Task brief —
Output the line with "index tip: (109, 165)" and every line below it until the listing ends, exactly as written and with nothing added.

--- START ---

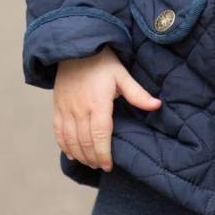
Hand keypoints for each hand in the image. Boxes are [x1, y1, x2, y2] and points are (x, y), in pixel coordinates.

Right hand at [53, 47, 161, 171]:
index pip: (100, 136)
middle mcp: (80, 109)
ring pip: (71, 140)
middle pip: (85, 142)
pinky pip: (58, 131)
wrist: (75, 48)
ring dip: (80, 155)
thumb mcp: (122, 74)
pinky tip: (72, 154)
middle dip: (93, 159)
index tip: (109, 165)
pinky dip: (64, 146)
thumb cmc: (101, 61)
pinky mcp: (57, 107)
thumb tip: (157, 105)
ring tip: (90, 163)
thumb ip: (137, 93)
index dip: (104, 154)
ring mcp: (66, 109)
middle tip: (102, 167)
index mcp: (98, 103)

--- END ---

Output of the exercise —
index tip: (109, 165)
pinky dip: (64, 146)
thumb cmc: (101, 61)
pinky mcp: (57, 107)
thumb tip: (157, 105)
ring tip: (90, 163)
thumb ip: (137, 93)
index dip: (104, 154)
ring mcp: (66, 109)
middle tip: (102, 167)
index mcp: (98, 103)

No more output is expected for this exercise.